Optimal Control of Complex Systems through Variational Inference with a Discrete Event Decision Process

Complex social systems are composed of interconnected individuals whose interactions result in group behaviors. Optimal control of a real-world complex system has many applications, including road traffic management, epidemic prevention, and information dissemination. However, such real-world complex system control is difficult to achieve because of high-dimensional and non-linear system dynamics, and the exploding state and action spaces for the decision maker. Prior methods can be divided into two categories: simulation-based and analytical approaches. Existing simulation approaches have high-variance in Monte Carlo integration, and the analytical approaches suffer from modeling inaccuracy.

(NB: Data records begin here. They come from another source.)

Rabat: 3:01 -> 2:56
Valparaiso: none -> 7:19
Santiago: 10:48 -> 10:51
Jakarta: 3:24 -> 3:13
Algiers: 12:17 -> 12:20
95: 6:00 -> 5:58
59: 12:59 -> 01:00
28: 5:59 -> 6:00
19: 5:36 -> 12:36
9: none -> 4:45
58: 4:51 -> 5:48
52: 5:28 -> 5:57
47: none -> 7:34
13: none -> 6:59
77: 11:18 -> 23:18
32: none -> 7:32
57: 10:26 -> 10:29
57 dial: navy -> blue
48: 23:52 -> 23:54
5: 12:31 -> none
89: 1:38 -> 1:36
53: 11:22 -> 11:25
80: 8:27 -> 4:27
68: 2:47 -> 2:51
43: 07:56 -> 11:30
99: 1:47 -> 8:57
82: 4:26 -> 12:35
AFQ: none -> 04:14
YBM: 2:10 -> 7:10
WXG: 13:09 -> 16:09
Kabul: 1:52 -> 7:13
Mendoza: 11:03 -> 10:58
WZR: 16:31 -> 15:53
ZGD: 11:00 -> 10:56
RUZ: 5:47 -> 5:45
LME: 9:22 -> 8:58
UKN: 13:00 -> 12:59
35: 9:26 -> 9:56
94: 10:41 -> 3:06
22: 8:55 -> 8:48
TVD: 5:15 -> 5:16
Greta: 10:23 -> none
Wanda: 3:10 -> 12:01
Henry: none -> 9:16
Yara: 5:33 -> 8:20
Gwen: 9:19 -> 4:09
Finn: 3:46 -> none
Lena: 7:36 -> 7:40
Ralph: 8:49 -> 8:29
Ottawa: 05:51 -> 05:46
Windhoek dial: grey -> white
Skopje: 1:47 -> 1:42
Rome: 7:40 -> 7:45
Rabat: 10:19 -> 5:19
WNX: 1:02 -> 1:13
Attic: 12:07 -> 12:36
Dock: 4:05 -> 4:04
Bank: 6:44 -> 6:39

We adopted simulation modeling in specifying the complex dynamics of a complex system, and developed analytical solutions for searching optimal strategies in a complex network with high-dimensional state-action space. To capture the complex system dynamics, we formulate the complex social network decision making problem as a discrete event decision process. To address the curse of dimensionality and search in high-dimensional state action spaces in complex systems, we reduce control of a complex system to variational inference and parameter learning, introduce Bethe entropy approximation, and develop an expectation propagation algorithm. Our proposed algorithm leads to higher system expected rewards, faster convergence, and lower variance of value function in a real-world transportation scenario than state-of-the-art analytical and sampling approaches.